Check “Yes” if any copies of any plan amendments are attached to this form. Otherwise, check “No”.

Line 7

Check “Yes” if the EIN of the plan sponsor or employer is entered on Line 1f and not the trust EIN. Otherwise, check “No”.

Line 8

Check “Yes” if interested parties have been given the required notification of this application, then complete the previous Line 12 and attach the relevant statement to this form. Otherwise, check “No”.

Line 9

If the previous Line 13 was “Yes”, check “Yes” if you have attached the required statement to this form. Otherwise, check “No”.

Line 10

If the previous Line 15 was “Yes”, check “Yes” if you have attached the required statement to this form. Otherwise, check “No”.

Line 11

If the previous Line 16 was “Yes”, check “Yes” if you have attached the required statement to this form. Otherwise, check “No”.

Line 12

If the previous Line 17 was “Yes”, check “Yes” if you have attached the required statement and additional documents to this form. Otherwise, check “No”.

Line 13

If the previous Line 18 was “Yes”, check “Yes” if you have attached the required statement to this form. Otherwise, check “No”.

Line 14

If the previous Line 19 was “Yes”, check “Yes” if you have attached the required statement to this form. Otherwise, check “No”.

Line 15

Check “Yes” if the application is signed and dated by an authorized officer/representative of the plan sponsor. Otherwise, check “No”.

Line 16

Check “Yes” if all questions on Form 5300 have been answered. Otherwise, check “No”.

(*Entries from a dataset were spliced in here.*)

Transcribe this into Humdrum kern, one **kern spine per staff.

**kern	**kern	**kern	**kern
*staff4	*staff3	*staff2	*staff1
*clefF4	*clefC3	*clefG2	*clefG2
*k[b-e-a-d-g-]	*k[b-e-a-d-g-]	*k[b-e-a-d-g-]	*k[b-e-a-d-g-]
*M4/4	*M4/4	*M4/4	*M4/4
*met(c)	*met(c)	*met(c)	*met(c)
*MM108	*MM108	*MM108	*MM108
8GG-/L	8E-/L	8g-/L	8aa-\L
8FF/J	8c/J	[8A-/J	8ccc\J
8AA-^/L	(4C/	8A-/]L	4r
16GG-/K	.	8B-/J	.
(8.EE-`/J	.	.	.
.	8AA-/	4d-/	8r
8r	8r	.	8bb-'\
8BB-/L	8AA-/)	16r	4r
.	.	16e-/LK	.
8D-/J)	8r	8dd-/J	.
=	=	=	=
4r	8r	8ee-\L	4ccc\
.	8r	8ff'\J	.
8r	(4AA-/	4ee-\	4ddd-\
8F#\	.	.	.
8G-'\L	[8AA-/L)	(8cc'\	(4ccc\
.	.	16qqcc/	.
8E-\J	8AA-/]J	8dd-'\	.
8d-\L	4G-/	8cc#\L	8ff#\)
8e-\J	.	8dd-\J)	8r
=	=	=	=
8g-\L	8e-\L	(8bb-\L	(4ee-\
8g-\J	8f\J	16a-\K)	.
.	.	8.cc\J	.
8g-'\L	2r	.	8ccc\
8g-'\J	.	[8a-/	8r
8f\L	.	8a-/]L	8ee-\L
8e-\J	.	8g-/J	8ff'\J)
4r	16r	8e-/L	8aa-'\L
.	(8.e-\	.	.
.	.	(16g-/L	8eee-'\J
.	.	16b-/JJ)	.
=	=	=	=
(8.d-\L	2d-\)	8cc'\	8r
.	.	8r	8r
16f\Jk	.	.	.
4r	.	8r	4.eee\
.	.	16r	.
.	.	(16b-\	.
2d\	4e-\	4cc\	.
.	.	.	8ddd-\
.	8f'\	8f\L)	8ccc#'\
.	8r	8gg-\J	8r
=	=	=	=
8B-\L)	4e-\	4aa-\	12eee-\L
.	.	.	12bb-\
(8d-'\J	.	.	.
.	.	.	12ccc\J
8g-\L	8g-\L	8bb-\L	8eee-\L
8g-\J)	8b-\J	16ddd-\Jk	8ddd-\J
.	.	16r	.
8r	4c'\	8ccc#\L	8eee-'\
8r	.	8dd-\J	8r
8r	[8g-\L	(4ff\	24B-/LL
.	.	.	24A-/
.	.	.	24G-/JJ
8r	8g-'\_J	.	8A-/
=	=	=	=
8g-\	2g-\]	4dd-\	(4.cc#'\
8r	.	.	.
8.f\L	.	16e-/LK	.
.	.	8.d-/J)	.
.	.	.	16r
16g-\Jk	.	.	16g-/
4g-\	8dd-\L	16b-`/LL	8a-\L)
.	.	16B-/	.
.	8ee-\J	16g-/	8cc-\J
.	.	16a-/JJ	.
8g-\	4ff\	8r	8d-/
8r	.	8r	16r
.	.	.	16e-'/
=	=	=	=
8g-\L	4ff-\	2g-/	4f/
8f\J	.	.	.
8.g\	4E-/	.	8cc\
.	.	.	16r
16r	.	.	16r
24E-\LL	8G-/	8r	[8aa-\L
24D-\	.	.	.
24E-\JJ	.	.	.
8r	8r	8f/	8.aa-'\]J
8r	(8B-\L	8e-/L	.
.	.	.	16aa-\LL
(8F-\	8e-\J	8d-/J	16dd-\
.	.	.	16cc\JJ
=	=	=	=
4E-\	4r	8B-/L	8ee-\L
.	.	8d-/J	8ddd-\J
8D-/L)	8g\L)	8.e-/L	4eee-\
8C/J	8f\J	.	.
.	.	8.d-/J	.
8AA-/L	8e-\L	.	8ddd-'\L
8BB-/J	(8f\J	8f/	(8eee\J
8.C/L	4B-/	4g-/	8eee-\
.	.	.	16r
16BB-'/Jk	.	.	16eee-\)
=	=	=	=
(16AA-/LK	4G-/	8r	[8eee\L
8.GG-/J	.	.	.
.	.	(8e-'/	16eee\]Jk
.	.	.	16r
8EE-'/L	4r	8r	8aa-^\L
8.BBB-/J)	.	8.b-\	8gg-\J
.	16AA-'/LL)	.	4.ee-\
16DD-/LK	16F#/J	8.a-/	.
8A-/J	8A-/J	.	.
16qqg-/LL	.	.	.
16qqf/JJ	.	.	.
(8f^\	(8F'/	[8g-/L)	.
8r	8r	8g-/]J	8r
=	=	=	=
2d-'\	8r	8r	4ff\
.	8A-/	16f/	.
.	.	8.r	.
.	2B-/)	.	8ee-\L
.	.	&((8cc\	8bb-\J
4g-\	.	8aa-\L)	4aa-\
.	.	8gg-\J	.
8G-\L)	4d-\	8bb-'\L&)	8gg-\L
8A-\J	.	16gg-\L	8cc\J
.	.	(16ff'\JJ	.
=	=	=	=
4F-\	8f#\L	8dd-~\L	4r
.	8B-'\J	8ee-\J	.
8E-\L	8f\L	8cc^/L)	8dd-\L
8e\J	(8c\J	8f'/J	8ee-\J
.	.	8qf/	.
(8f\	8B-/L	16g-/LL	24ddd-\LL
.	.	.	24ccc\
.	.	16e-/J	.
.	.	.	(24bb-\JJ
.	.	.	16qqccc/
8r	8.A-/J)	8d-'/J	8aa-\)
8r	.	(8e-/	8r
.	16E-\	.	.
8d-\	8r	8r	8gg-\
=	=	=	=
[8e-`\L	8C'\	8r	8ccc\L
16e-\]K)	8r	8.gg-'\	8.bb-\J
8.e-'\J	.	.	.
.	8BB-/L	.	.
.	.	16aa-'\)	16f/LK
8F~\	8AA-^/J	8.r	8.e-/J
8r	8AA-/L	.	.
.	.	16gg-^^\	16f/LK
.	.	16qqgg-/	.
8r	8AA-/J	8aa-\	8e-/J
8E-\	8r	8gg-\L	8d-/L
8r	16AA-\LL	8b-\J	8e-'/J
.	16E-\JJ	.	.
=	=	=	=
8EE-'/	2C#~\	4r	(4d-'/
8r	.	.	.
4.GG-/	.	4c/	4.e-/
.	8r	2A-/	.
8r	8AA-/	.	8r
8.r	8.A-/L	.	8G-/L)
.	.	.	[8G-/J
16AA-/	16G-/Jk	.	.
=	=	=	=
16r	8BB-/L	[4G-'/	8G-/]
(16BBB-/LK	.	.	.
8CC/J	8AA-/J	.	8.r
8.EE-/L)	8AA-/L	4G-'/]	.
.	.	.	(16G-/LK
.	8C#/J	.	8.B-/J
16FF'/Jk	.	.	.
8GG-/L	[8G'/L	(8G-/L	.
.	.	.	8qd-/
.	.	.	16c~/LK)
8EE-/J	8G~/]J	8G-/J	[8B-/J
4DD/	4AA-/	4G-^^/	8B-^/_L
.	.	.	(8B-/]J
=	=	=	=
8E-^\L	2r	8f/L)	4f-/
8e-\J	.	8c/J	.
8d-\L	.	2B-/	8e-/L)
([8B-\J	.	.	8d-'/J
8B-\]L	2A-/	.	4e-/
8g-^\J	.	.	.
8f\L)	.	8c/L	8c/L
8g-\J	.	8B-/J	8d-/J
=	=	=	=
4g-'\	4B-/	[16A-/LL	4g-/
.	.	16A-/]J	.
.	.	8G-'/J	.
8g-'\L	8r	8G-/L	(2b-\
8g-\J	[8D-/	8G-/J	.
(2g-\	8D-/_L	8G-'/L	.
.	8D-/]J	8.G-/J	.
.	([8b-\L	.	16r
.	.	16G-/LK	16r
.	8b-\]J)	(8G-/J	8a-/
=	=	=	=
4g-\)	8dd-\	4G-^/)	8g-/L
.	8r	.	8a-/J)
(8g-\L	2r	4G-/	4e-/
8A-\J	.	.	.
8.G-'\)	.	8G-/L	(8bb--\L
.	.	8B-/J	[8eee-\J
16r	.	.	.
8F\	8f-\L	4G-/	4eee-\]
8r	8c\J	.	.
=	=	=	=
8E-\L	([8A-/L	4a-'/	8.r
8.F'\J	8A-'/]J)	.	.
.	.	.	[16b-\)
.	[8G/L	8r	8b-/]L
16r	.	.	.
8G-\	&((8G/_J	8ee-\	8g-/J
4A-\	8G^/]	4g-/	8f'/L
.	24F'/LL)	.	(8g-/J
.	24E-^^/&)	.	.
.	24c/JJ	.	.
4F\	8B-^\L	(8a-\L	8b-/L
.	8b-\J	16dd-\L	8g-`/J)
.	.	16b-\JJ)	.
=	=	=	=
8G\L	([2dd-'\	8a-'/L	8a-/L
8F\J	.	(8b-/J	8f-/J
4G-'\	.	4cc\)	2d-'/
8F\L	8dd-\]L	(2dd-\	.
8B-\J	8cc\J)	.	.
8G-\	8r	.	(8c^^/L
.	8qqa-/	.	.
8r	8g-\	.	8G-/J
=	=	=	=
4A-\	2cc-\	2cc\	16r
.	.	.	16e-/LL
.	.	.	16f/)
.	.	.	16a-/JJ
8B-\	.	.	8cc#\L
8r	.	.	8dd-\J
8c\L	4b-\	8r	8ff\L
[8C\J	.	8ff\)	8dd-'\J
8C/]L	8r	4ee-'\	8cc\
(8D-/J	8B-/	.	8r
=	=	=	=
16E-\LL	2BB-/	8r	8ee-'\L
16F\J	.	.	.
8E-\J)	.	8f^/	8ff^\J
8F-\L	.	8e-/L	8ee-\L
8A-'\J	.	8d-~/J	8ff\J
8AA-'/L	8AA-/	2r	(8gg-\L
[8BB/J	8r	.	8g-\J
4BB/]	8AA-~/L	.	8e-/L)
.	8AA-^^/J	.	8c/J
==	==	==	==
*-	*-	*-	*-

Tips when filling out Form 5300

While IRS Form 8023 is very simple to fill out, it is important to make sure that all information entered is accurate and complete, so it may be beneficial to double-check the form after it has been accomplished.

Make sure all information entered is correct, and that the form is submitted to the appropriate place on time. This will help avoid any legal consequences for submitting the wrong information to the IRS and ensure that filing the form goes smoothly.

Practice good contract management. Make sure to keep a copy of the form in a safe and organized area, or even copy it again in order to be doubly sure that you have a backup in case the original is damaged in some way. This will be useful for possible legal purposes in the future, or even simply as a record.